30/08/07 (B410) RUE 89 – Affaire Borrel: entre infamie, raison d’Etat et trahison (Info lectrice)

Par Jean de Maillard (Magistrat)

Il aura fallu tout l’acharnement d’une femme seule contre toutes les instances de l’Etat pour faire apparaître au grand jour ce qu’aujourd’hui on ne peut plus cacher: l’assassinat à Djibouti de son mari, le juge Borrel, a donné lieu aux pires infamies qu’on puisse imaginer.

Dans une démocratie, assassiner un juge devrait au moins être un crime suprême, surtout quand c’est un crime d’Etat. Parce qu’on attente aux fondements de l’ordre social, sans lequel l’humanité sombre dans la négation d’elle-même. Or qu’a-t-on vu dès la mort du juge ?

La police –française, je précise– acharnée à maquiller le crime en suicide, et une justice –française encore, j’en ai honte– obstinée à falsifier l’enquête, le tout sur fond de rumeurs odieuses visant à discréditer la victime. Triste République! Il a fallu un sursaut de la Cour de cassation pour dessaisir les juges, confiant à d’autres le soin de rendre au moins sa dignité au mot "justice".

Il aura fallu aussi que ces nouveaux juges se battent contre l’Etat français lui-même, à ses plus hauts niveaux, pour tenter d’arracher des fragments de vérité à la raison d’Etat. En pleine campagne électorale, quelques jours avant la fin du mandat de M. Chirac, un juge d’instruction s’est vu encore interdire une perquisition par le pouvoir, tandis que les broyeuses de l’Elysée devaient tourner à plein régime.

Heureusement, même les crimes d’Etat ne sont pas parfaits.

Avec une main plus heureuse, les juges d’instruction ont trouvé au ministère de la Justice –on croit rêver– et au ministère des Affaires étrangères –on est pantois– la preuve que non seulement l’affaire Borrel était une affaire d’Etat (on le savait déjà), non seulement que les plus hautes instances de la République avaient conspiré pour empêcher la justice de passer –on en avait déjà eu la preuve–, mais que la raison d’Etat s’était muée en trahison.

Le juriste que je suis a toujours le réflexe d’aller consulter les codes, même si ce n’est pas son premier geste.

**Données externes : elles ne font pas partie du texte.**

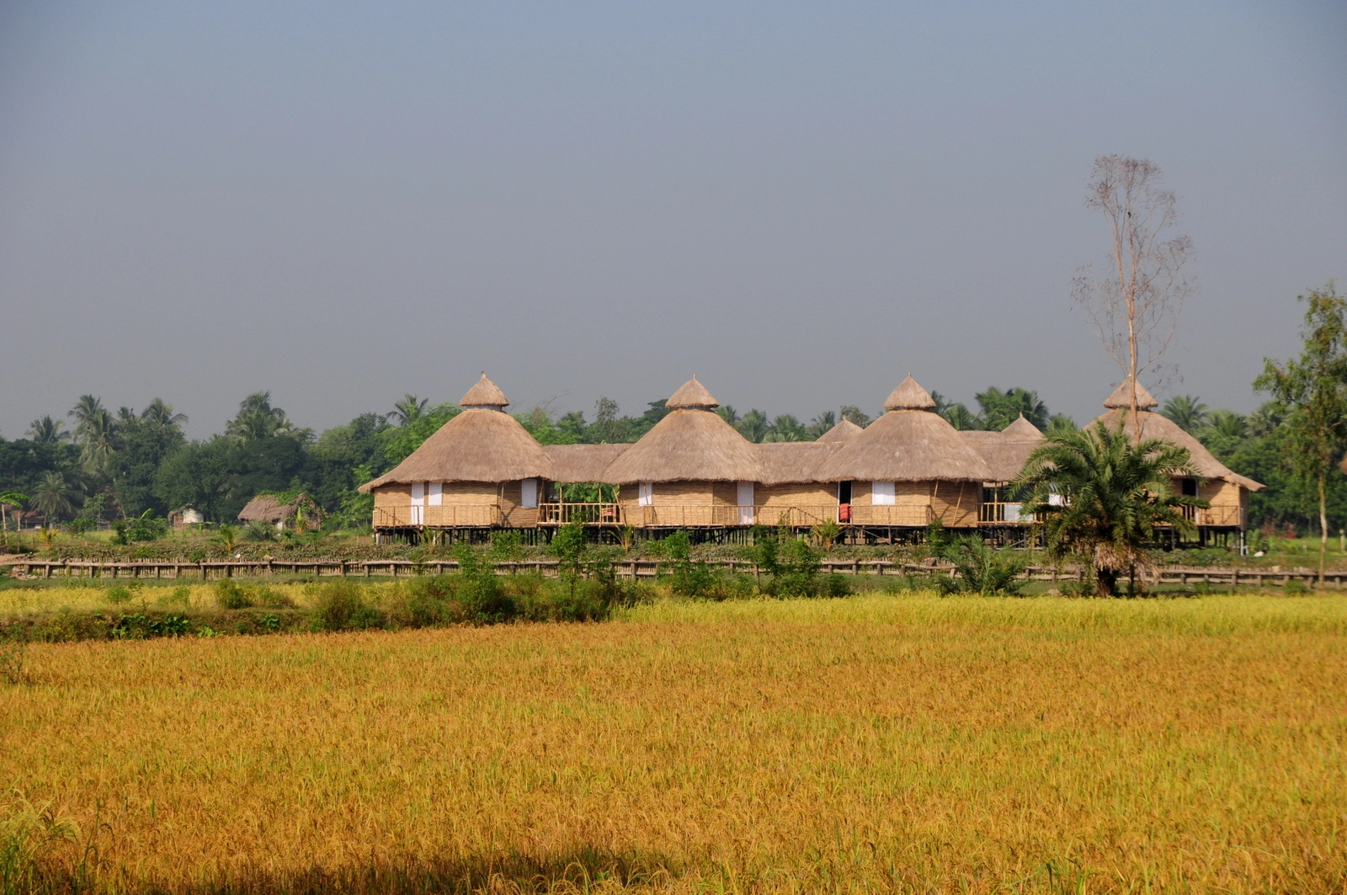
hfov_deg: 19.5
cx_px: 674
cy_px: 448
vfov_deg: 13.0
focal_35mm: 105
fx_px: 3924
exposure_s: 1/800
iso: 200
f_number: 7.1
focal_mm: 70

L’article 411-5 du Code pénal punit de dix ans de prison "le fait d’entretenir des intelligences avec une puissance étrangère (…) lorsqu’il est de nature à porter atteinte aux intérêts fondamentaux de la Nation".

La mort d’un juge français, assassiné en fonction par une puissance étrangère, porte-t-elle oui ou non atteinte aux intérêts fondamentaux de la Nation ?

S’entendre avec une puissance étrangère pour faire condamner son pays par la Cour internationale de justice, à seule fin de contourner la décision d’un juge qui veut protéger son enquête, est-il oui ou non un acte de nature à porter atteinte aux intérêts fondamentaux de la Nation ?

La nausée qui prend le simple citoyen que je suis n’empêche pas que je m’interroge.

La raison d’Etat, aussi vieille que la politique, est aussi l’une de ses nécessités. J’en conviens.

Mais la question, de nos jours, est de savoir si la raison d’Etat doit comporter des limites et si on peut lui imposer au moins certaines règles. Ne serait-ce que celles qui préservent la République et la démocratie d’indignités pires encore que celles que la raison d’Etat doit laisser à jamais cachées.

Dans l’affaire djiboutienne, on connaît les enjeux: dernière base militaire française en Afrique, le Président voyou de ce pays fait payer cher à la France, en espèces sonnantes et trébuchantes, le chantage d’aller se vendre plutôt aux Américains.

Mais si Paris valait bien une messe, Djibouti vaut-il l’enfer ?

Puisqu’il faut être cynique en ce domaine, plutôt que de cajoler un personnage sanguinaire et corrompu dont la fidélité à la France est le pari le moins sûr, n’existe-t-il pas d’autres procédés pour parvenir à un résultat moins déshonorant ?

Une démocratie digne de ce nom devrait aujourd’hui s’interroger sur ce que doit être encore la raison d’Etat. Doit-elle avoir des limites ? Doit-elle rester le choix que fait un seul homme dans le secret de sa conscience ? Qu’est-ce qui nous garantit que l’intérêt du pays soit seul à dicter ses choix ? Comment prémunir une Nation des compromissions que des hommes, oublieux des devoirs de leur charge, osent commettre en son nom ?

Il n’y a de pas réponse simple, ni facile.

Les errements de notre République montrent pourtant qu’il serait temps d’y réfléchir, si nous ne voulons pas y perdre définitivement notre âme.